The other circumstance influencing today’s channel structure is expanding partner bases. Channels now include more partners overall, and more nontraditional partner types such as strategic alliances, technology developers, independent software and hardware vendors, managed service providers, and cloud service providers. Forrester estimates number of partners will grow by 10X in five years, and 80% will be non-transacting. Where would all these partners fit into the 80/20 Pareto distribution? Even if they’re not in the 20% directly driving your revenue, they’re influencing top partners.

The result? Brands can no longer put all their eggs in the “top partner” basket, ignoring the majority SMB, non-transacting, or undefined partners. Here are some ways channels can adjust their partner marketing techniques:

Unite with partners to serve the customer.

Move away from self-centered partner marketing messages that don’t represent the value your partners add to a channel ecosystem. Strive for a distribution channel in which you and your partners both aim for end-to-end customer solutions and don’t compete for brand recognition. Co-brand content and promotions, join with partners in charity involvement, or co-fund research that helps customers. Blend channel marketing with community management, support, and industry insights to deliver an exceptional customer and partner experience that builds loyalty and trust with both groups.

Improve the partner experience with channel software.

The right channel software can greatly streamline and simplify your channel ecosystem. Channel management, partner relationship management (PRM) and through channel marketing (TCM) platforms can help reduce manual efforts, connect channel data from disparate sources, accelerate partner workflows, and create marketing campaigns that are more granular and relevant to your partners and their customers.

Easy-to-use channel partner programs stand to make an especially big impact on your mid-tier or SMB partners, who often have limited resources in their own marketing departments. By not only improving processes and information access, but offering a better partner experience, you can improve partner relationships and drive revenue with the partners who make up your “middle majority.”

Encourage innovation and collaboration throughout your channel.

In a 2021 Forrester report, Maria Chien and Dana Schulenberg Forrester described three stages of partner marketing maturity:

Stage 1

Vendors encourage partners to team up and promote one another’s offerings.

Stage 2

Vendors formalize partner-to-partner collaboration and recognize non-transactional partners’ value.

Stage 3

Vendors drive a route-to-customer strategy that’s fully buyer-aligned and leverages the entire channel.

An exceptional channel tech stack, accelerated partner marketing, and an energizing community can help you foster innovation and collaboration in your channel. Not only are partners more engaged with you in this kind of channel ecosystem, it acts as an incubator for partners’ individual experience, talents and advantages. Collaboration leads to innovation, which creates unique competitive advantages and allows all channel members to benefit from one another’s strengths. A fully mature partner marketing strategy powers faster product movement through the channel and results in more satisfied customers.

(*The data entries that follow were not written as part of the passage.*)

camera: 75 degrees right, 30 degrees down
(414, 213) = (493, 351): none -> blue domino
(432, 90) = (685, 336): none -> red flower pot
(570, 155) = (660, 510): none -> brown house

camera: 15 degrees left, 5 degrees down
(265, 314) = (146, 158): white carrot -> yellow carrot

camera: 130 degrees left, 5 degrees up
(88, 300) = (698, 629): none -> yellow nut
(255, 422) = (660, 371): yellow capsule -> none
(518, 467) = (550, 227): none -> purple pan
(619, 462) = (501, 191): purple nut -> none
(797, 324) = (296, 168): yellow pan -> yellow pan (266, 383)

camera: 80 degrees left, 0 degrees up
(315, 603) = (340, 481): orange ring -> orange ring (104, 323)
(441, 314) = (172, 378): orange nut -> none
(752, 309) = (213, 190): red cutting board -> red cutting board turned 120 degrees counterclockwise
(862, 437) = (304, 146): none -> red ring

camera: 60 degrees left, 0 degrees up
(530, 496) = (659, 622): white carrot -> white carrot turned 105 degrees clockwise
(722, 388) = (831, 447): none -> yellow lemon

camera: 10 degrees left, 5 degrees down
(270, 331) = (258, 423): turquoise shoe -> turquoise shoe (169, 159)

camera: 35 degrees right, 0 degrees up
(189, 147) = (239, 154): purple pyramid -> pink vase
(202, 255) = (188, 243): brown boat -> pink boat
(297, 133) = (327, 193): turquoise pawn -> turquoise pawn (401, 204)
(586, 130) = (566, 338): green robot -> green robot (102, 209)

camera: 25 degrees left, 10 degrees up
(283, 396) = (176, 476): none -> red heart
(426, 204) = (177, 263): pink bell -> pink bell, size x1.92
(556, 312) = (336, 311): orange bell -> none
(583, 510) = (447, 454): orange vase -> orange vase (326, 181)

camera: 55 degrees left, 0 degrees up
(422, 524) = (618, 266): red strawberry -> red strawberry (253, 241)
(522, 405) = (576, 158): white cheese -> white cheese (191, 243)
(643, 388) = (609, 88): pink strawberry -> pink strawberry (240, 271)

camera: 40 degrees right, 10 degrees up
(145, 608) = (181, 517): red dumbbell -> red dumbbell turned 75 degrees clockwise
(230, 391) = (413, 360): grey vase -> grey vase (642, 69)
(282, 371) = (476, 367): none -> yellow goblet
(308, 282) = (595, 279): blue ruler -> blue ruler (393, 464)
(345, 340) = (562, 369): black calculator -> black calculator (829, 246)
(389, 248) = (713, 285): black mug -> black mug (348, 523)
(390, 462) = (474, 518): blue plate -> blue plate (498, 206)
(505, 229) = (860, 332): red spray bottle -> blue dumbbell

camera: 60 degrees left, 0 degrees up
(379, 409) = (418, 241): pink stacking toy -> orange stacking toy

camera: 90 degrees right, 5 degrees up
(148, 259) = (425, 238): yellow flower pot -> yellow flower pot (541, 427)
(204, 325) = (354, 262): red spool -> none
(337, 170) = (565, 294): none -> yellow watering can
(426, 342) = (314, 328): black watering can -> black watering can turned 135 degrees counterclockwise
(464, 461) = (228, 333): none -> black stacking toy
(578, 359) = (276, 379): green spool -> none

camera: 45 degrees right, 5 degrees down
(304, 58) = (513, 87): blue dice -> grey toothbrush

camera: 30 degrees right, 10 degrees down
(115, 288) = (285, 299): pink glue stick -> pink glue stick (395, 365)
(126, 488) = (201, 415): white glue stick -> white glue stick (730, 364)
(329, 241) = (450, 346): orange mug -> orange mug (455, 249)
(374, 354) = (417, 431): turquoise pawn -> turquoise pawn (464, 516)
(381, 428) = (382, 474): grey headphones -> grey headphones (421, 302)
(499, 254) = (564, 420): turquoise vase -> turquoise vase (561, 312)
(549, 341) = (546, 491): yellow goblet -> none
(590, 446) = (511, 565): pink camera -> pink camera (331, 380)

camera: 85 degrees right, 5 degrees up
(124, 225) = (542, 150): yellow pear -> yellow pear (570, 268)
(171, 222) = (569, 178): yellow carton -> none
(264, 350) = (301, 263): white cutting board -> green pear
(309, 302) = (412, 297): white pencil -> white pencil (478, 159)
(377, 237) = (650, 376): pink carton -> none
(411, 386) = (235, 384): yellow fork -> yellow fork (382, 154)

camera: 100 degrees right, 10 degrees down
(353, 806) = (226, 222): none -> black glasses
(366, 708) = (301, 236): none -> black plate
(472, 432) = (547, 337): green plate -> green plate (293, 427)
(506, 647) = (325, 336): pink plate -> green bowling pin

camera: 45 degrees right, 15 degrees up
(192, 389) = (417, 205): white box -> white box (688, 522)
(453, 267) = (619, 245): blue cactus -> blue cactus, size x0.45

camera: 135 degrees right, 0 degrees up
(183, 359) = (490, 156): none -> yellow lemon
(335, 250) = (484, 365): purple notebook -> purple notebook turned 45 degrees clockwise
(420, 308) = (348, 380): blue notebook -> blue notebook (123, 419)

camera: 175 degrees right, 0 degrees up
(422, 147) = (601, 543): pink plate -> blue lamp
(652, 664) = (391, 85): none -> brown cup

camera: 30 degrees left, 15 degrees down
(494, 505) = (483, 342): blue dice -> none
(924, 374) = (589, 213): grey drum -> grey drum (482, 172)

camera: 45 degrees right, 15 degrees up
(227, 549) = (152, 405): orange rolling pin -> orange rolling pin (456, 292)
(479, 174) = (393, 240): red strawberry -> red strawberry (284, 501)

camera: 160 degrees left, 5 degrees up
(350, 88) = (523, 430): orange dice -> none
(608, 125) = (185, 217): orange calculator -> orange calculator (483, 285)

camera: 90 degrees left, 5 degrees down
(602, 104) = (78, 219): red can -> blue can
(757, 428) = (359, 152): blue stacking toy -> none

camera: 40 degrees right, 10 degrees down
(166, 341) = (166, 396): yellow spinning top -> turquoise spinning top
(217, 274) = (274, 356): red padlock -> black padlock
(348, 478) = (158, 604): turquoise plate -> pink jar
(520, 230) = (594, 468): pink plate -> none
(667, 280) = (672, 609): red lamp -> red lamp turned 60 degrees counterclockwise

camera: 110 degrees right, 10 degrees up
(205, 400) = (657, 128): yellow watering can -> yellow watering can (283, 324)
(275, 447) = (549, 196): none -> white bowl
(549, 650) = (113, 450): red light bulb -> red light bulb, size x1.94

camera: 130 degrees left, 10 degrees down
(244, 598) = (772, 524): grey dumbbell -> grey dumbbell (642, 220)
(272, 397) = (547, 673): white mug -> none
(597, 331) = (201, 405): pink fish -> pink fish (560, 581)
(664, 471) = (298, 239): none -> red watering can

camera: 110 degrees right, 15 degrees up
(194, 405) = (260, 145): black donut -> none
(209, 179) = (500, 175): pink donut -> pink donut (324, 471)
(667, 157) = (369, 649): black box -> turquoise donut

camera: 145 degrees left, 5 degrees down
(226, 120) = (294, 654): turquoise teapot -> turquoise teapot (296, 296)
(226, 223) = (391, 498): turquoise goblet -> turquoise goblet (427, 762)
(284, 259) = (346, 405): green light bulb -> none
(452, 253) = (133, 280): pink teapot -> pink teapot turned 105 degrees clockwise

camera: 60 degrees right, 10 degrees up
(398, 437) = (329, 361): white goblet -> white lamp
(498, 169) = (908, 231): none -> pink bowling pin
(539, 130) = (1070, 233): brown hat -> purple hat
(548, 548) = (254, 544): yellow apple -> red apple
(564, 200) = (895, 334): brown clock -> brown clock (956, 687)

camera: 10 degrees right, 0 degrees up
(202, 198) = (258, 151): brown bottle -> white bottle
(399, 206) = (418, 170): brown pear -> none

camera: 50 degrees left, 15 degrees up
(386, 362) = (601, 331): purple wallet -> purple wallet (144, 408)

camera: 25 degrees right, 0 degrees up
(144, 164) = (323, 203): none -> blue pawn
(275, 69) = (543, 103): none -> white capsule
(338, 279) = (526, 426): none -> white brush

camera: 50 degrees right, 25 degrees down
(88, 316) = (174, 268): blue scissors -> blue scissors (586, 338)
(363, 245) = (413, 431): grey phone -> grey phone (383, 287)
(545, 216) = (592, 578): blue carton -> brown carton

In conclusion: yes, it may be high time many channel companies ditch the Pareto Principle approach to partner marketing. Growing partner bases, the influence of non-transacting partners, and evolving customer expectations make it necessary for vendors to create more aligned channel ecosystems, where technology makes things convenient and communication strengthens sales and marketing. By shifting to a collaborative channel structure, you can not only adapt to modern B2B commerce, but foster innovation and creativity that gives you a strong competitive advantage.